▶ [Saved data entries]:
-- Opening Marker --
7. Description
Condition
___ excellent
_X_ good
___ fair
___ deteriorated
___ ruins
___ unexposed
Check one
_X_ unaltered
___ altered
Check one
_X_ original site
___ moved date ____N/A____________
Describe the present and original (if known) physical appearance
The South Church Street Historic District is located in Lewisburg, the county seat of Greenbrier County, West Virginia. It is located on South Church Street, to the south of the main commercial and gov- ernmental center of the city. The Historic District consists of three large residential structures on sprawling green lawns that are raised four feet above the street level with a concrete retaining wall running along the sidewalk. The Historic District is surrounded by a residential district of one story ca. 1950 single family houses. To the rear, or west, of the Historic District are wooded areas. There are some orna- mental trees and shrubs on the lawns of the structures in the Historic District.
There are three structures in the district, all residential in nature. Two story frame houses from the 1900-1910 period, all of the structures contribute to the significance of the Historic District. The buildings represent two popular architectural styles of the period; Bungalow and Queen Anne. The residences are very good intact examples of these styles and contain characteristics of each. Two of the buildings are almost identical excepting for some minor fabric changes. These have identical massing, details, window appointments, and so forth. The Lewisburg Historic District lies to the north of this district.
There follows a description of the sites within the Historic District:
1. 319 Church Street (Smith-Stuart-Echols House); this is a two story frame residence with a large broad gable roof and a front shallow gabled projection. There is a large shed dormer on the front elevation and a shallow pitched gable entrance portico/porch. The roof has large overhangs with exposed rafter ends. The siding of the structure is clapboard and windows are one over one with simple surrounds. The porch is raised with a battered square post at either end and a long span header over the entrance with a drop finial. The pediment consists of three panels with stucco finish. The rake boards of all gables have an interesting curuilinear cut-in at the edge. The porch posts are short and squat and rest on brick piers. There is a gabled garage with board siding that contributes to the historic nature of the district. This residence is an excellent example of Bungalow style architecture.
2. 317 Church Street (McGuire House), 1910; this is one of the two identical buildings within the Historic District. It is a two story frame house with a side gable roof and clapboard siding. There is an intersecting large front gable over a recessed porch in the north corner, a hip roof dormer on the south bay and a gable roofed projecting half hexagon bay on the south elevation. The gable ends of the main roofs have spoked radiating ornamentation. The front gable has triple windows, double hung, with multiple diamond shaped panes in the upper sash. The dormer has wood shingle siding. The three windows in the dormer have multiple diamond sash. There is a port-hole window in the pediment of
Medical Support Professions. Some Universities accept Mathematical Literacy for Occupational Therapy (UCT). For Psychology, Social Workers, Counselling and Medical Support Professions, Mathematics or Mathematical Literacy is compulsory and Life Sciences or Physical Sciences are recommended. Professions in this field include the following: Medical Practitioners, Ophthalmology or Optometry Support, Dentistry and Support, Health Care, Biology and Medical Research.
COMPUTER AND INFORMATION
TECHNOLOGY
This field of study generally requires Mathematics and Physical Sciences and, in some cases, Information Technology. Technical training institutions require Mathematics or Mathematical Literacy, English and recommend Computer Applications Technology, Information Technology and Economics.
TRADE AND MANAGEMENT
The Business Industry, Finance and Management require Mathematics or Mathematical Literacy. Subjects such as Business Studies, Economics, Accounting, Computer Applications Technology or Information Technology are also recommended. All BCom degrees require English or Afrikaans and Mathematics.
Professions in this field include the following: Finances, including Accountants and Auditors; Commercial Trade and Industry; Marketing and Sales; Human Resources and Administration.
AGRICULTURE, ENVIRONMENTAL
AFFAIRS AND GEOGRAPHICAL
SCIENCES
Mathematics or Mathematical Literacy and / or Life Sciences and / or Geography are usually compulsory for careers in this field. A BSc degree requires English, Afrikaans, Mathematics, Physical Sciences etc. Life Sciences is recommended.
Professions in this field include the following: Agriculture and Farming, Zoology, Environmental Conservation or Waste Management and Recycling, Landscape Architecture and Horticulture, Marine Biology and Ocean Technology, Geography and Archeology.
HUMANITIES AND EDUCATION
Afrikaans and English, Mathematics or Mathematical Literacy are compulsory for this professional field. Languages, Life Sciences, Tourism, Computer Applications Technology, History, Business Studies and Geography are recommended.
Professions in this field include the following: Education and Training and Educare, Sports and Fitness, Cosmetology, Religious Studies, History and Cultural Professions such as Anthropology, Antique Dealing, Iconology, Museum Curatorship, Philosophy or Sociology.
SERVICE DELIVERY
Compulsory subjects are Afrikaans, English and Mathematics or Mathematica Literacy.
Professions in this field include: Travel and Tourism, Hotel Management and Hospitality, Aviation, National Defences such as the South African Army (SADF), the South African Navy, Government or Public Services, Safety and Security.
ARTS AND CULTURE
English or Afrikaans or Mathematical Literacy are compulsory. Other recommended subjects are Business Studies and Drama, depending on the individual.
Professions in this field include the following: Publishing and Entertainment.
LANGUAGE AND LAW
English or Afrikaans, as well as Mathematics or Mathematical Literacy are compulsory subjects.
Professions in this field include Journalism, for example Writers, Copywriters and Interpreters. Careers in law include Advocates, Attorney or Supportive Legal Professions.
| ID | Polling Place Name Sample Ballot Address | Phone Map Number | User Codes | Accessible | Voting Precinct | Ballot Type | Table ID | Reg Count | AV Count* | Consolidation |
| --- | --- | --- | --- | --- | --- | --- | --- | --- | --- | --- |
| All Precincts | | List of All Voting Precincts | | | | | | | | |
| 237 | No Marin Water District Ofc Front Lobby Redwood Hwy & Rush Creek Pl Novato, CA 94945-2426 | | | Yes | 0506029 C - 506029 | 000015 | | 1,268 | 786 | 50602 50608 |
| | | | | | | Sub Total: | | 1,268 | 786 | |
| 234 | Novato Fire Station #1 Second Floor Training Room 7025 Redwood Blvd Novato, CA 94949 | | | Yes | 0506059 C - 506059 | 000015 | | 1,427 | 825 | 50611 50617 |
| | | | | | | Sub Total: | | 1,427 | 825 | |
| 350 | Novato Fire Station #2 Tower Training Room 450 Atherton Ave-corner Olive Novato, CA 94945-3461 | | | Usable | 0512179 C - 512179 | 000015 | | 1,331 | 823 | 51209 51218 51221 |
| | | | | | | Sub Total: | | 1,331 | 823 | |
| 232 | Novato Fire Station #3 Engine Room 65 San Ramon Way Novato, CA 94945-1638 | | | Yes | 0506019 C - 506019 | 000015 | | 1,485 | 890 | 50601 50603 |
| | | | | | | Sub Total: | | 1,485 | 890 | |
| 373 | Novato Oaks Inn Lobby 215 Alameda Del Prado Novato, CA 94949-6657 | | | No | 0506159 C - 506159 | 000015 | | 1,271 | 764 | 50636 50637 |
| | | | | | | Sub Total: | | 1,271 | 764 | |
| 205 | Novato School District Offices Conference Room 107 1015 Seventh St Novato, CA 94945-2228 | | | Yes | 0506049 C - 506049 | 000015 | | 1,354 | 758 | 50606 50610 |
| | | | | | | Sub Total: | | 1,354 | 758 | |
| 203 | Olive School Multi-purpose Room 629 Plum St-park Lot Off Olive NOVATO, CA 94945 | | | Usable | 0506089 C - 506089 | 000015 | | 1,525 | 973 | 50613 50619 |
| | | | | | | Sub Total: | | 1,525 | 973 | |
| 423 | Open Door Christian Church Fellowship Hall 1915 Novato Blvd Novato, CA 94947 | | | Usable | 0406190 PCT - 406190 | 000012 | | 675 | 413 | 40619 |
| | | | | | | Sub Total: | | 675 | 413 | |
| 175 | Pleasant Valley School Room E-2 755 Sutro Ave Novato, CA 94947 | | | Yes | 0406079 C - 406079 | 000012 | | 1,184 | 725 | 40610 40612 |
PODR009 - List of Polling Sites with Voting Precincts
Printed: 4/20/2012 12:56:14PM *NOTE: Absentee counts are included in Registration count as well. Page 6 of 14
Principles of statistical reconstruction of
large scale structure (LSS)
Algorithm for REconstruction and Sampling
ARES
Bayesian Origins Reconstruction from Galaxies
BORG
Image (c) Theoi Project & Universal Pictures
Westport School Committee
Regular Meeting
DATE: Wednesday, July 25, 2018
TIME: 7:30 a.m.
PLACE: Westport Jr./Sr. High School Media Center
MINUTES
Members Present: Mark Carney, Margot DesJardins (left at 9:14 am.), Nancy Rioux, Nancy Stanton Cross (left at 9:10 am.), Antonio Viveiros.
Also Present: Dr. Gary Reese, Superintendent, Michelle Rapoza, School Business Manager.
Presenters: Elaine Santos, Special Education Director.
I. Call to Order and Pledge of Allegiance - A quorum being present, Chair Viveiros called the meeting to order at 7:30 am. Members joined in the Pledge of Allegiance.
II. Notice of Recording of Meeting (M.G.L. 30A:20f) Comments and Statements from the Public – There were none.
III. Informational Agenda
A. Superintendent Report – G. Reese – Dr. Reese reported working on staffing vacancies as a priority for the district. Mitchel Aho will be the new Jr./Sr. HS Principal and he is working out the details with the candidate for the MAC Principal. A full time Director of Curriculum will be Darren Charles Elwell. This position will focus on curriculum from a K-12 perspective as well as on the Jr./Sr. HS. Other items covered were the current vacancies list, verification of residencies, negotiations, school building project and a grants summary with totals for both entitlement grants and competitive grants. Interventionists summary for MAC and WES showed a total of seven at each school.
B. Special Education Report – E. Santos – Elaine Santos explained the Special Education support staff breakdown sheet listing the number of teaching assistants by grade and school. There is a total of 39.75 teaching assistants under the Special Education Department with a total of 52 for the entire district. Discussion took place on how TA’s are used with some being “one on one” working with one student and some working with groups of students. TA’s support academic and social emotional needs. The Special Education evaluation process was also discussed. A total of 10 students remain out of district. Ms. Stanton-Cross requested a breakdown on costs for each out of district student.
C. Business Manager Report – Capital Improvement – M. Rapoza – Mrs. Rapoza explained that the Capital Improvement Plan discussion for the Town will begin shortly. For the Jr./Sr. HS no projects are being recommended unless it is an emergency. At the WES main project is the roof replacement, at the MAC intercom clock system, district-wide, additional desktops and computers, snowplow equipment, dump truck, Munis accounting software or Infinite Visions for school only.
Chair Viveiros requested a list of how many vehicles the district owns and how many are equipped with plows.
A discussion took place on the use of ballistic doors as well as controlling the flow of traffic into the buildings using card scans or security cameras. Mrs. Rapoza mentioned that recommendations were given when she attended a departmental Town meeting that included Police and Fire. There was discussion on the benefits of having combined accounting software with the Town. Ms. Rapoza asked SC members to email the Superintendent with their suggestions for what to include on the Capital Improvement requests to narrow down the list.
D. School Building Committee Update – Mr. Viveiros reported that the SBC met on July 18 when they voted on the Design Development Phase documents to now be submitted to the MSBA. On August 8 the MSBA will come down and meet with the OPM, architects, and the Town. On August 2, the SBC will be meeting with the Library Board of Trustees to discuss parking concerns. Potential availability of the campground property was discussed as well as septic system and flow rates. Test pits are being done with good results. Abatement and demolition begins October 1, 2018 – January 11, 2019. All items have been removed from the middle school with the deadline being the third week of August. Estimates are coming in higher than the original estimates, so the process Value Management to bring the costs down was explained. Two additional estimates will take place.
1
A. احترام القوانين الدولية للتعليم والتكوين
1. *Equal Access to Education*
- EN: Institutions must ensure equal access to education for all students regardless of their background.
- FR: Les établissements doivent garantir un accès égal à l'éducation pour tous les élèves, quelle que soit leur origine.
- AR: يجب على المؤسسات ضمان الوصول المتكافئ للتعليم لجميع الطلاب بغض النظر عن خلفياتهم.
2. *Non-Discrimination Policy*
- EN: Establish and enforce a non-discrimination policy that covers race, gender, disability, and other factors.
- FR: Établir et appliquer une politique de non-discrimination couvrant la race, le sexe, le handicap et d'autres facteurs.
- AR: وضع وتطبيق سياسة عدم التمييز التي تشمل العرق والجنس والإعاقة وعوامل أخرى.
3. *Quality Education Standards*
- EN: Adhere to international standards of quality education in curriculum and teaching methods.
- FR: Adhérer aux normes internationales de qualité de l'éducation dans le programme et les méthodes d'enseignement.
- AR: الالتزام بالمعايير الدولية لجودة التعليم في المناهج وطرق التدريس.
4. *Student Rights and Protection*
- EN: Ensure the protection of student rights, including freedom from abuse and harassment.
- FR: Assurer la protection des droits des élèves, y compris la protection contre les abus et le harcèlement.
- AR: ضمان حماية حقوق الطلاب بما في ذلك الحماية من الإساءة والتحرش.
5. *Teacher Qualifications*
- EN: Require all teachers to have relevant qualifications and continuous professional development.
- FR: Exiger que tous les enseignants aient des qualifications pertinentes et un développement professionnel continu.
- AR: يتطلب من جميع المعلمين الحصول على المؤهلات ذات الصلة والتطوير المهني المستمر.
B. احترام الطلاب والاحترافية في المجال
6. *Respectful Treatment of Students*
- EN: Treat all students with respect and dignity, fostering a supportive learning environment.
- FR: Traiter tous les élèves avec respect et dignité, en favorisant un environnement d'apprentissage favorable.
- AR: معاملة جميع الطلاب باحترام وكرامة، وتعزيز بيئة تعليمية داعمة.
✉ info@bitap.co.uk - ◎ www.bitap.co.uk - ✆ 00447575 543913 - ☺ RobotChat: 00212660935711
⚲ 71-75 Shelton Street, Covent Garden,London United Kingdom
-- Closing Marker --
▶ [WHAT IS NEEDED]: Could you repeat exactly the lines above from the line with "DATE: Wednesday, July 25, 2018" up to and including the line with "Members Present: Mark", and only those?

▶ [WRITTEN ANSWER]:
DATE: Wednesday, July 25, 2018
TIME: 7:30 a.m.
PLACE: Westport Jr./Sr. High School Media Center
MINUTES
Members Present: Mark Carney, Margot DesJardins (left at 9:14 am.), Nancy Rioux, Nancy Stanton Cross (left at 9:10 am.), Antonio Viveiros.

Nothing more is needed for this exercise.